A Blu-ray of the film was released in the United States by Scorpion Releasing in 2019; this release, created from a 2K scan of the original camera negative, includes English and Italian audio, an audio commentary with film historian Troy Howarth and an interview with Sacchetti. In the United Kingdom, a bilingual Blu-ray distributed by Shameless Screen Entertainment was released on 9 August 2021, featuring a revised subtitle translation for the Italian track, interviews with Fulci's daughter Antonella, Sacchetti and Frizzi, and a demonstration of the film's 2K restoration process.

In 2023, Severin Films released a four-disc 4K UHD Blu-ray and Blu-ray set, including a compact disc of the film's original score.

==Reception==
===Box office===
The film grossed a total of 594,648,345 Italian lire domestically. Curti described the film's reception in Italy as "nondescript (and therefore disappointing)", stating that it was released during a period where the giallo was waning, where a film "completely devoid of blood and gore and ultimately downbeat" was not of the interest of moviegoers.

▶ _DATA SHOWN_:
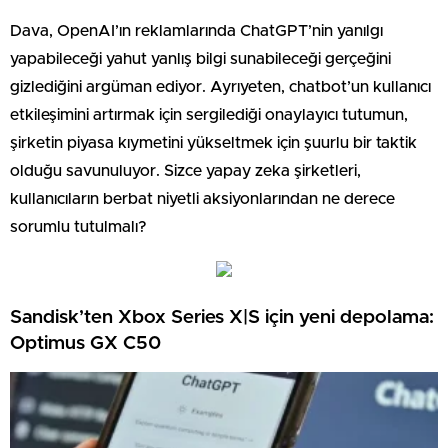
Dava, OpenAI’ın reklamlarında ChatGPT’nin yanılgı
yapabileceği yahut yanlış bilgi sunabileceği gerçeğini
gizlediğini argüman ediyor. Ayrıyeten, chatbot’un kullanıcı
etkileşimini artırmak için sergilediği onaylayıcı tutumun,
şirketin piyasa kıymetini yükseltmek için şuurlu bir taktik
olduğu savunuluyor. Sizce yapay zeka şirketleri,
kullanıcıların berbat niyetli aksiyonlarından ne derece
sorumlu tutulmalı?
Sandisk’ten Xbox Series X|S için yeni depolama:
Optimus GX C50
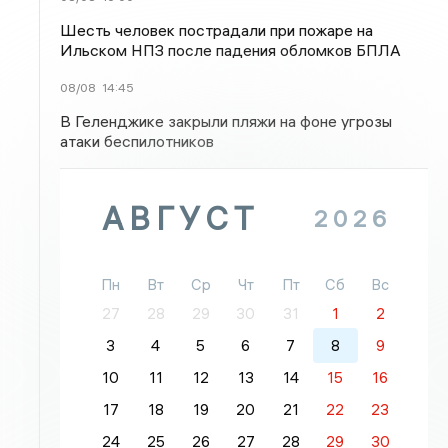
Шесть человек пострадали при пожаре на
Ильском НПЗ после падения обломков БПЛА
08/08
14:45
В Геленджике закрыли пляжи на фоне угрозы
атаки беспилотников
АВГУСТ
2026
Пн
Вт
Ср
Чт
Пт
Сб
Вс
27
28
29
30
31
1
2
3
4
5
6
7
8
9
10
11
12
13
14
15
16
17
18
19
20
21
22
23
24
25
26
27
28
29
30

▶ _TASK_:
Write what comes next in the passage on the film's releases and reception, beginning right after its last sentence. None of the entries above is needed for this work.

▶ _ANSWER BELOW_:
===Critical response===
Linda Gross of the Los Angeles Times felt that the film's English dubbing was poor, but favorably described the film as "a scary, claustrophobic... and convoluted" film. A review in The Washington Post by Gary Arnold described the film as "an uneven experiment in terror". Arnold was critical of the post-dubbed nature of the sound, and of Fulci's "excesses of enthusiasm" in direction, but felt that this was more enjoyable than the "laborious tease" of the contemporary film Halloween.

Ted Mahar of The Oregonian wrote that the film is a "nicely photographed but insanely protracted story that could have been wrapped up in 45 minutes or so." The Abilene Reporter-Newss Danny Goddard similarly felt the film's screenplay was convoluted, and criticized its special effects as "nothing special."

DVD Talk's Stuart Galbraith gave Sette note in nero three-and-a-half stars out of five, calling it "a very effective little thriller, smartly directed and engrossing". Galbraith felt that the film "offers few surprises" but moves with "palpable suspense", and added that the final scenes are "genuinely harrowing". Writing for AllMovie, Sandra Brennan rated the film one star out of five.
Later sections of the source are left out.